Using the material below, print the line that contains "passes some of the most iconic", the line that contains "concentration over every mile. Good", and every line in between, exactly and nothing else.

▶ _Dataset excerpts_
:::

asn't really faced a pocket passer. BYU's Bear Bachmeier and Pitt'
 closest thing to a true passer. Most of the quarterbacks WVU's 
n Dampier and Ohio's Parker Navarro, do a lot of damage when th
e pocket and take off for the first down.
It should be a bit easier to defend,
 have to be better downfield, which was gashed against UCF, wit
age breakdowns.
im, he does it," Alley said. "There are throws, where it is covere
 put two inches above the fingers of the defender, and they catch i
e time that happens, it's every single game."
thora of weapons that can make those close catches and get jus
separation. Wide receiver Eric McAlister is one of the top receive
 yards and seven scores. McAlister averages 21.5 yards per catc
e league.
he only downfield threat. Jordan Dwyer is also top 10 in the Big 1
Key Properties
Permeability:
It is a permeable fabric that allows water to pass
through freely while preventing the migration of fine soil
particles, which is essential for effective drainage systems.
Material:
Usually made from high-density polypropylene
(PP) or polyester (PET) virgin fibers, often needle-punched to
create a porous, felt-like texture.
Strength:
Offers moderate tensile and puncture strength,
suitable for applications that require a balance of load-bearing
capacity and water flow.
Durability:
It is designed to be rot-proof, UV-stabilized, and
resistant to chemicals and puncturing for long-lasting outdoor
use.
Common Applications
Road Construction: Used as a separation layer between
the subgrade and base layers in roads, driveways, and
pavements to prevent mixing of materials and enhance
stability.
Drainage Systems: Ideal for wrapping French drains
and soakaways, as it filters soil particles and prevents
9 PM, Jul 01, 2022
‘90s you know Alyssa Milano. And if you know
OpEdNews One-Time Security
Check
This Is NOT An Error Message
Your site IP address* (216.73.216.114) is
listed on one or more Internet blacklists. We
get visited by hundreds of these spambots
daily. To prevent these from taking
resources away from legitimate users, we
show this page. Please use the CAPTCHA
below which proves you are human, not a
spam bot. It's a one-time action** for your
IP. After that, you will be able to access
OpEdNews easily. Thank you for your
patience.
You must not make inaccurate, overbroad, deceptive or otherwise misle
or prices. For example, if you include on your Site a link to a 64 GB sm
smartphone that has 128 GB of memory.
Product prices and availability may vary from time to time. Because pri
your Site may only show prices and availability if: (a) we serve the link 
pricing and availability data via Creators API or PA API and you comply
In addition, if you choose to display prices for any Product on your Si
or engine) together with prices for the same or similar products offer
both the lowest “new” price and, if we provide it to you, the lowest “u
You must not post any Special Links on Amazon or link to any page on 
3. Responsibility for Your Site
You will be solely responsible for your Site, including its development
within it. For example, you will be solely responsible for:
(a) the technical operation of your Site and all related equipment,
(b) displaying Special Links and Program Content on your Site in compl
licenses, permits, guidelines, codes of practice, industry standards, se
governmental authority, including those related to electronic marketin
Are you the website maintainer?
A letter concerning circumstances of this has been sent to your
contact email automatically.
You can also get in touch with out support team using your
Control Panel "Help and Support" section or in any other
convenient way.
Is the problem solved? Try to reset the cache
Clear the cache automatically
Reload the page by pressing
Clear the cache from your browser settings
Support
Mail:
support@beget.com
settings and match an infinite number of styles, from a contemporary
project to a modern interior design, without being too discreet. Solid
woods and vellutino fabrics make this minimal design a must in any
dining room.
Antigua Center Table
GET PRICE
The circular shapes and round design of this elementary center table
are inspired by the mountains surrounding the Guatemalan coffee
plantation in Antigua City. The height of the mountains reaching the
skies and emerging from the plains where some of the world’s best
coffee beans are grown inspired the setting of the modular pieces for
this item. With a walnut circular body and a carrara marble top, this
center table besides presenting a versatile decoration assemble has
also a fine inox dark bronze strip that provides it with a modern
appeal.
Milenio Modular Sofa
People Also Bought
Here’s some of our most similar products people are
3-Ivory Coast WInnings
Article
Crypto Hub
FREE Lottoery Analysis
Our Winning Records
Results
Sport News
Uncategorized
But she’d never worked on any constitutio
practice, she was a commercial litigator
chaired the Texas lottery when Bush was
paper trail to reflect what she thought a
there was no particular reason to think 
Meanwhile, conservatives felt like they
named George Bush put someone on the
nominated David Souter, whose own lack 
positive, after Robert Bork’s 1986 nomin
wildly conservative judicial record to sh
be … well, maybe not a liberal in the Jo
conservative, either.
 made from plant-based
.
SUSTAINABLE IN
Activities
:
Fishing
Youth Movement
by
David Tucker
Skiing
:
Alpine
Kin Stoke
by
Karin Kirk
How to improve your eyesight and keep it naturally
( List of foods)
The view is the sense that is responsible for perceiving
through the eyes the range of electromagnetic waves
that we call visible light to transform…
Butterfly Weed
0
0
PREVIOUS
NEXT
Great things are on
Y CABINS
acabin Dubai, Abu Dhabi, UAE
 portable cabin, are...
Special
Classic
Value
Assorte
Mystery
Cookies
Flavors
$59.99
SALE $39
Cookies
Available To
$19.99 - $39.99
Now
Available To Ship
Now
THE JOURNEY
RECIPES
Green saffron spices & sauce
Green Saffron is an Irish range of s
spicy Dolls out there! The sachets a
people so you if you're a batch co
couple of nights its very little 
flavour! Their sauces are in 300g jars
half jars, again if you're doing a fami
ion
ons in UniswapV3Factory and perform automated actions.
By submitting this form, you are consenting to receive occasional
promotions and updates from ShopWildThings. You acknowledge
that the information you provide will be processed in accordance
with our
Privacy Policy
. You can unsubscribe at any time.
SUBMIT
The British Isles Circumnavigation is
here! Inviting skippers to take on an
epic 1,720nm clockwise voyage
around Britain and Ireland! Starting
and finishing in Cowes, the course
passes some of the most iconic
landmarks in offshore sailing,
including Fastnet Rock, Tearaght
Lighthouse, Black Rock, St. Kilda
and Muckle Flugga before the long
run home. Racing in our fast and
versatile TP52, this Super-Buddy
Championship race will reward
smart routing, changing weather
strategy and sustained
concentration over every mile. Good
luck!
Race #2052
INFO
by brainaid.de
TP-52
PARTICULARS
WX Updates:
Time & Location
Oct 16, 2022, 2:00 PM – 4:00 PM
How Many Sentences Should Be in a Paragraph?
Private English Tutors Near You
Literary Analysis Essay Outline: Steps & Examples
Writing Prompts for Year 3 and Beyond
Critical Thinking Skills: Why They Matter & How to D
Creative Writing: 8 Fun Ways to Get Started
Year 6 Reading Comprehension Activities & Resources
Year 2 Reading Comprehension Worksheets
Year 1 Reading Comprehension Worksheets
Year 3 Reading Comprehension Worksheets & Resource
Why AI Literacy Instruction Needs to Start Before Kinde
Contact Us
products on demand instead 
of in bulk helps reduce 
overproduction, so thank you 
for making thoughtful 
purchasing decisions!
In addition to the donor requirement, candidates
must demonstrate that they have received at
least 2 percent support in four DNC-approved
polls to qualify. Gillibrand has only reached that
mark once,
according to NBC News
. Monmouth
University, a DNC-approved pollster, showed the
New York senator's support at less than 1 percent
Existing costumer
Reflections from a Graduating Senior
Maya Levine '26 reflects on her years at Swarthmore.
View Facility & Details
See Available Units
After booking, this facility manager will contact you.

:::

▶ _Solved problem_
passes some of the most iconic
landmarks in offshore sailing,
including Fastnet Rock, Tearaght
Lighthouse, Black Rock, St. Kilda
and Muckle Flugga before the long
run home. Racing in our fast and
versatile TP52, this Super-Buddy
Championship race will reward
smart routing, changing weather
strategy and sustained
concentration over every mile. Good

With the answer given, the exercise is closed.